> _DATA UNDER STUDY_:
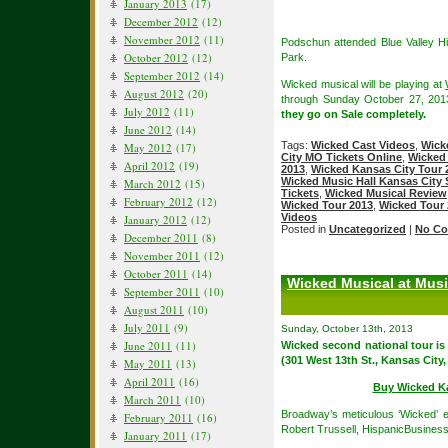
January 2013
(17)
December 2012
(12)
November 2012
(11)
Podschun attended Blue Valley Hi
October 2012
(12)
Park.
September 2012
(14)
Wicked musical will be playing at
August 2012
(20)
through Sunday October 27, 20
July 2012
(11)
they go on Sale completely.
June 2012
(14)
Tags:
Wicked Cast Videos
,
Wick
May 2012
(17)
City MO Tickets Online
,
Wicked 
April 2012
(19)
2013
,
Wicked Kansas City Tour 
Wicked Music Hall Kansas City
March 2012
(15)
Tickets
,
Wicked Musical Review
February 2012
(12)
Wicked Tour 2013
,
Wicked Tour 
Videos
January 2012
(12)
Posted in
Uncategorized
|
No Co
December 2011
(8)
November 2011
(12)
October 2011
(14)
Wicked Musical at Musi
September 2011
(10)
August 2011
(10)
July 2011
(9)
Sunday, October 13th, 2013
June 2011
(11)
Wicked second national tour is
(301 West 13th St., Kansas City
May 2011
(13)
April 2011
(16)
Buy Wicked Ka
March 2011
(10)
Broadway’s meticulous ‘Wicked’ el
February 2011
(16)
Robert Trussell, HispanicBusines
January 2011
(17)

> _TASK DIRECTIONS_: Could you restate the entries word for word, skipping any pictures?

> _WRITTEN SOLUTION_:
January 2013
(17)
December 2012
(12)
November 2012
(11)
Podschun attended Blue Valley Hi
October 2012
(12)
Park.
September 2012
(14)
Wicked musical will be playing at
August 2012
(20)
through Sunday October 27, 20
July 2012
(11)
they go on Sale completely.
June 2012
(14)
Tags:
Wicked Cast Videos
,
Wick
May 2012
(17)
City MO Tickets Online
,
Wicked 
April 2012
(19)
2013
,
Wicked Kansas City Tour 
Wicked Music Hall Kansas City
March 2012
(15)
Tickets
,
Wicked Musical Review
February 2012
(12)
Wicked Tour 2013
,
Wicked Tour 
Videos
January 2012
(12)
Posted in
Uncategorized
|
No Co
December 2011
(8)
November 2011
(12)
October 2011
(14)
Wicked Musical at Musi
September 2011
(10)
August 2011
(10)
July 2011
(9)
Sunday, October 13th, 2013
June 2011
(11)
Wicked second national tour is
(301 West 13th St., Kansas City
May 2011
(13)
April 2011
(16)
Buy Wicked Ka
March 2011
(10)
Broadway’s meticulous ‘Wicked’ el
February 2011
(16)
Robert Trussell, HispanicBusines
January 2011
(17)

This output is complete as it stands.